When I had finished my examination, I looked around for the first time. I could hardly believe my eyes. My adjuster was standing in a beautiful sunlit glade, which was carpeted with grass and dotted with varicolored flowers. Now I will have to explain one thing. As I said, I felt no change when my size was increased and reduced; it only seemed that the familiar landscape was undergoing a change. As a result, I could never realize while I was in Ulm, that everything was really submicroscopic, but persisted in referring everything to my normal six feet of height. In actual fact, the glade in which the adjuster stood was only a minute fraction of an inch across, but to me it looked like about half a mile and it took me ten minutes to walk it. Even now I have no idea of how small I actually was, so I will not try to describe the absolute size of everything, but will speak of things as they appeared to me; in other words, their relative size to me.

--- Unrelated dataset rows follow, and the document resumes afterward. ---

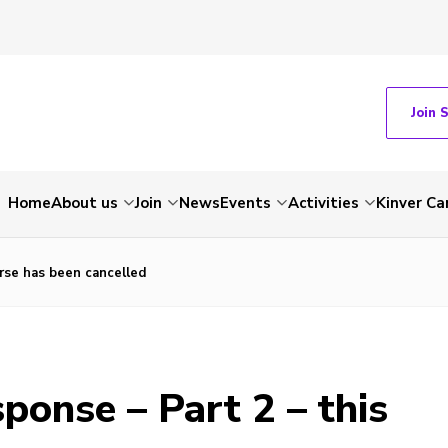
Join 
Home
About us
Join
News
Events
Activities
Kinver C
urse has been cancelled
ponse – Part 2 – this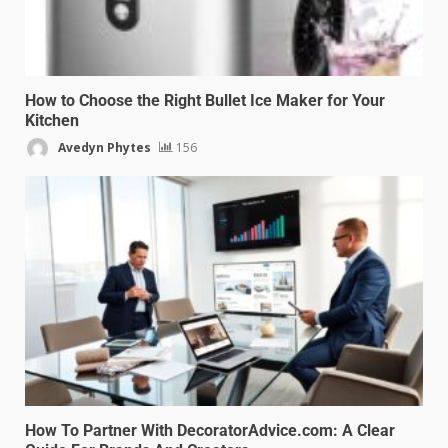
How to Choose the Right Bullet Ice Maker for Your
Kitchen
Avedyn Phytes
156
How To Partner With DecoratorAdvice.com: A Clear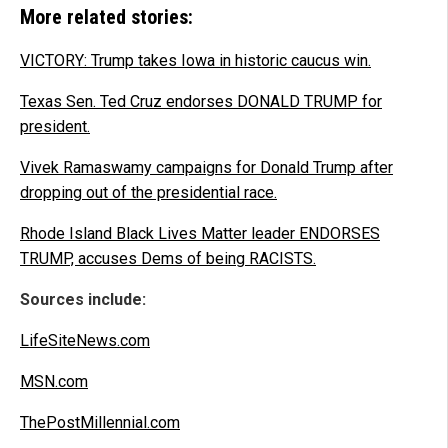
More related stories:
VICTORY: Trump takes Iowa in historic caucus win.
Texas Sen. Ted Cruz endorses DONALD TRUMP for
president.
Vivek Ramaswamy campaigns for Donald Trump after
dropping out of the presidential race.
Rhode Island Black Lives Matter leader ENDORSES
TRUMP, accuses Dems of being RACISTS.
Sources include:
LifeSiteNews.com
MSN.com
ThePostMillennial.com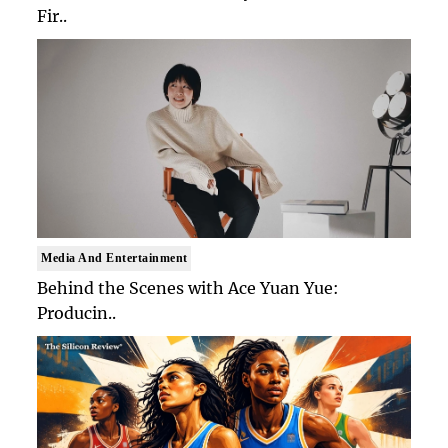
Fir..
Media And Entertainment
Behind the Scenes with Ace Yuan Yue:
Producin..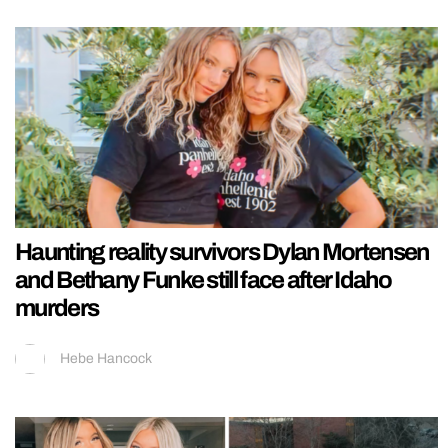
Haunting reality survivors Dylan Mortensen
and Bethany Funke still face after Idaho
murders
Hebe Hancock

I looked over that landscape and rubbed my eyes, trying to convince myself that I was dreaming, but the scene didn’t change and I realized that I had stumbled on something heretofore unsuspected—namely that our world is a very complex affair and supports many kinds of life unknown to us. Everything within the range of my vision looked normal, grass, trees and even mosquitos were buzzing around and one lit on my wrist and bit me. Imagine, if you can, what the actual measurements of that mosquito must have been!